Une funeste histoire d'incendies
Ce n'est pas la première fois que l'église est la proie des flammes. La fondation et l'érection canonique de la paroisse Saint-Paul d'Aylmer datent de 1840. Une deuxième église construite à cet endroit brûle en 1892 ; la construction de l'église détruite hier soir débute dès 1893. En 1904, le bâtiment est endommagé par un incendie causé par la foudre. Enfin, les flammes ont raison d'elle au cours de la nuit du 10 au 11 juin 2009.

La statue reste dressée
Le clocher s'est écroulé au cours de la nuit, mais la statue du patron de l'église, saint Paul, est restée dressée, abritée par sa niche sur la façade. Selon René Laprise, directeur des communications au diocèse de Gatineau, les gens y ont trouvé une certaine forme de consolation.
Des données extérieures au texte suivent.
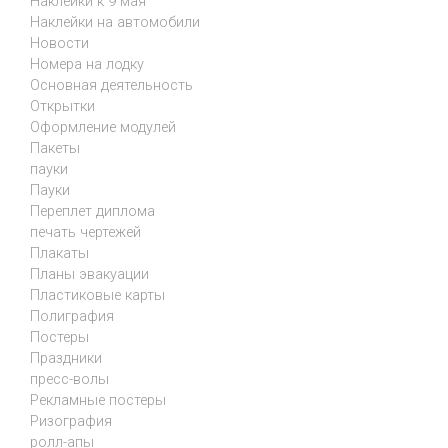
Наклейки к 9 мая
Наклейки на автомобили
Новости
Номера на лодку
Основная деятельность
Открытки
Оформление модулей
Пакеты
пауки
Пауки
Переплет диплома
печать чертежей
Плакаты
Планы эвакуации
Пластиковые карты
Полиграфия
Постеры
Праздники
пресс-волы
Рекламные постеры
Ризография
ролл-апы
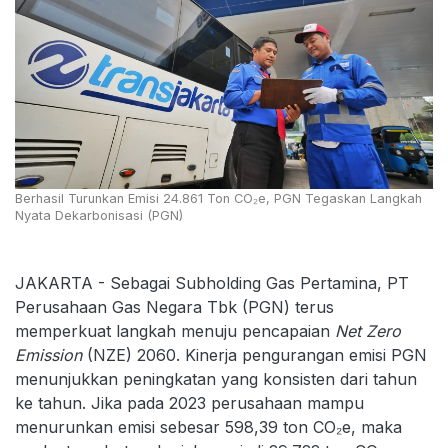
Berhasil Turunkan Emisi 24.861 Ton CO₂e, PGN Tegaskan Langkah
Nyata Dekarbonisasi (PGN)
JAKARTA - Sebagai Subholding Gas Pertamina, PT
Perusahaan Gas Negara Tbk (PGN) terus
memperkuat langkah menuju pencapaian
Net Zero
Emission
(NZE) 2060. Kinerja pengurangan emisi PGN
menunjukkan peningkatan yang konsisten dari tahun
ke tahun. Jika pada 2023 perusahaan mampu
menurunkan emisi sebesar 598,39 ton CO₂e, maka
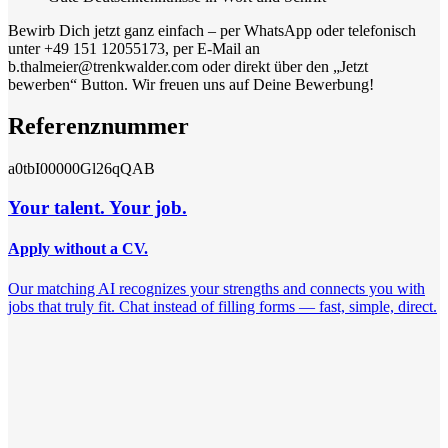
Bewirb Dich jetzt ganz einfach – per WhatsApp oder telefonisch
unter +49 151 12055173, per E-Mail an
b.thalmeier@trenkwalder.com oder direkt über den „Jetzt
bewerben“ Button. Wir freuen uns auf Deine Bewerbung!
Referenznummer
a0tbI00000Gl26qQAB
Your talent. Your job.
Apply without a CV.
Our matching AI recognizes your strengths and connects you with
jobs that truly fit. Chat instead of filling forms — fast, simple, direct.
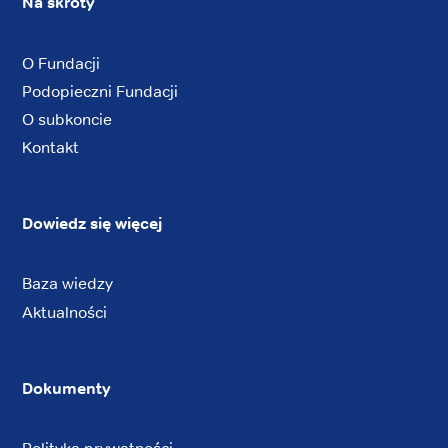
Na skróty
O Fundacji
Podopieczni Fundacji
O subkoncie
Kontakt
Dowiedz się więcej
Baza wiedzy
Aktualności
Dokumenty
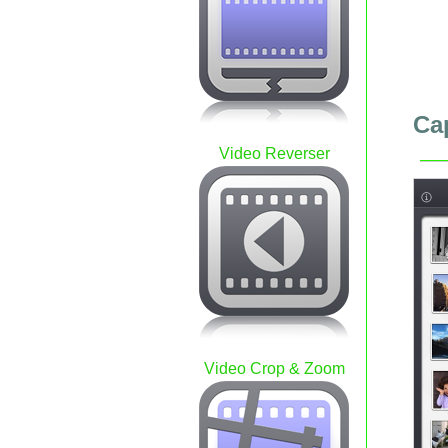
Ca
Video Reverser
Video Crop & Zoom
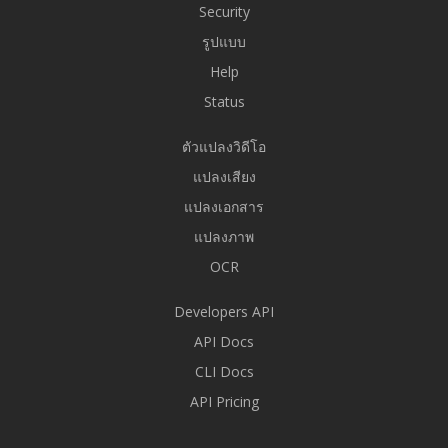
Security
รูปแบบ
Help
Status
ตัวแปลงวิดีโอ
แปลงเสียง
แปลงเอกสาร
แปลงภาพ
OCR
Developers API
API Docs
CLI Docs
API Pricing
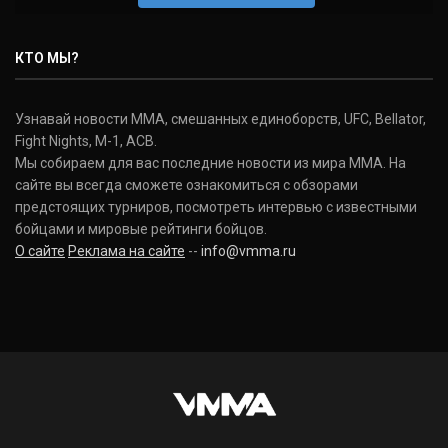
Нэйт Диаз
Nate Diaz
КТО МЫ?
(20-12-0, 0)
Дональд Серроне
Узнавай новости ММА, смешанных единоборств, UFC, Bellator,
Donald Cerrone
Fight Nights, M-1, ACB.
(36-15-0, 1)
Мы собираем для вас последние новости из мира ММА. На
сайте вы всегда сможете ознакомиться с обзорами
Исраэль Адесанья
предстоящих турниров, посмотреть интервью с известными
Israel Adesanya
бойцами и мировые рейтинги бойцов.
(19-0-0, 0)
О сайте
Реклама на сайте
--
info@vmma.ru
Cela rappelle l'histoire de la statue de sainte Anne à la basilique de Sainte-Anne-de-Beaupré. Lorsque la première basilique a brûlé en 1922, les deux clochers se sont écroulés vers l'extérieur, épargnant ainsi la statue de la grand-mère de Jésus. Cet événement a longtemps été vu comme un signe d'espoir par les habitants de l'endroit.